• _DIRECTIVE_:
Please copy each line below that contains the word "letter".

• _GIVEN RECORDS_:
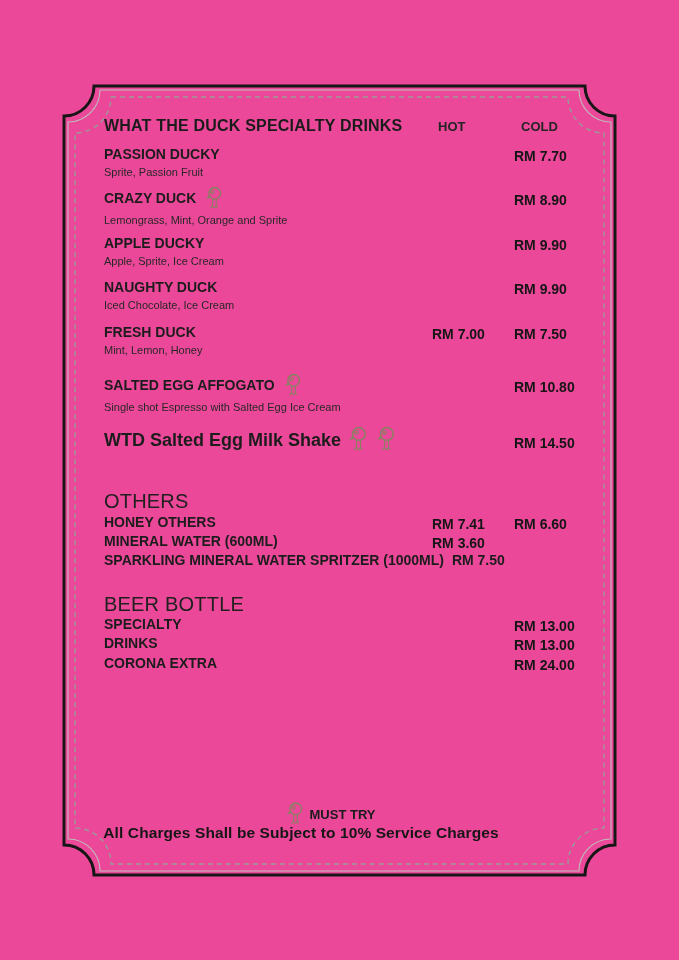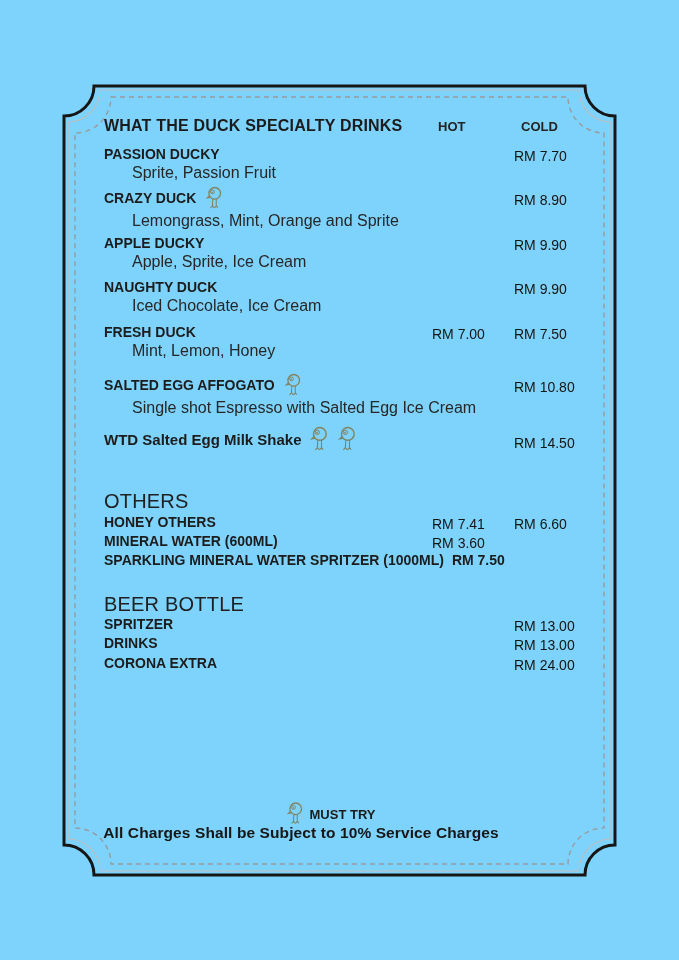--- a/index.html
+++ b/index.html
@@ -1,37 +1,37 @@
 <!DOCTYPE html>
 <html style="--ink: #1c1c1c; --duck: #83835f; --frame: #161616; --dash: #9a9a9a; --thin: #bdbdbd;"><head>
 <meta charset="utf-8">
 <style>
   html,body{margin:0;padding:0;background:#ffffff;}
   .page{
-    position:relative;width:679px;height:960px;background:#7dd3fc;
+    position:relative;width:679px;height:960px;background:#ec4899;
     font-family:"Liberation Sans",sans-serif;color:var(--ink,#1c1c1c);
     overflow:hidden;
   }
   svg.frame{position:absolute;left:0;top:0;}
   .f-outer{fill:none;stroke:var(--frame,#161616);stroke-width:3;}
   .f-thin{fill:none;stroke:var(--thin,#bdbdbd);stroke-width:1.1;}
   .f-dash{fill:none;stroke:var(--dash,#9a9a9a);stroke-width:1.4;stroke-dasharray:5 4;}
 
   .title{position:absolute;left:104px;top:117px;font-size:16px;font-weight:bold;
          letter-spacing:.2px;line-height:17px;color:#1b1b1b;}
   .colhead{position:absolute;top:120px;font-size:13px;font-weight:bold;color:#242424;line-height:14px;}
   .colhead.hot-h{left:438px;}
   .colhead.cold-h{left:521px;}
 
   .row{position:absolute;left:104px;width:472px;}
   .nm{font-size:14px;font-weight:bold;line-height:15px;color:var(--ink,#1c1c1c);
       display:flex;align-items:flex-start;white-space:nowrap;}
-  .nm-lg{font-size:15px;line-height:16px;}
-  .ds{font-size:16px;line-height:13px;margin-top:4px;color:#272727;margin-left:28px;}
-  .price{position:absolute;top:1px;font-size:14px;font-weight:normal;color:#151515;white-space:nowrap;}
+  .nm-lg{font-size:18px;line-height:16px;}
+  .ds{font-size:11px;line-height:13px;margin-top:4px;color:#272727;}
+  .price{position:absolute;top:1px;font-size:14px;font-weight:bold;color:#151515;white-space:nowrap;}
   .price.hot{left:328px;}
   .price.cold{left:410px;}
   .price.lower{top:3px;}
   .inline-price{margin-left:8px;font-weight:bold;}
 
   .sec{position:absolute;left:104px;font-size:20px;font-weight:400;line-height:21px;
        letter-spacing:.2px;color:#202020;}
 
   .duck{width:21px;height:25px;margin:-6px 0 0 7px;color:var(--duck,#83835f);flex:0 0 auto;}
   .duck.lg{width:23px;height:27px;margin:-7px 0 0 5px;}
@@ -159,21 +159,21 @@
     <div class="nm">
       <span>SPARKLING MINERAL WATER SPRITZER (1000ML)</span>
       <span class="inline-price">RM 7.50</span>
     </div>
   </div>
 
   <div class="sec" style="top:594px">BEER BOTTLE</div>
 
   <div class="row" style="top:617px">
     <div class="nm">
-        <span>SPRITZER</span>
+        <span>SPECIALTY</span>
       </div>
     <div class="price cold">RM 13.00</div>
   </div>
 
   <div class="row" style="top:636px">
     <div class="nm">
         <span>DRINKS</span>
       </div>
     <div class="price cold">RM 13.00</div>
   </div>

• _ANSWER BELOW_:
          letter-spacing:.2px;line-height:17px;color:#1b1b1b;}
        letter-spacing:.2px;color:#202020;}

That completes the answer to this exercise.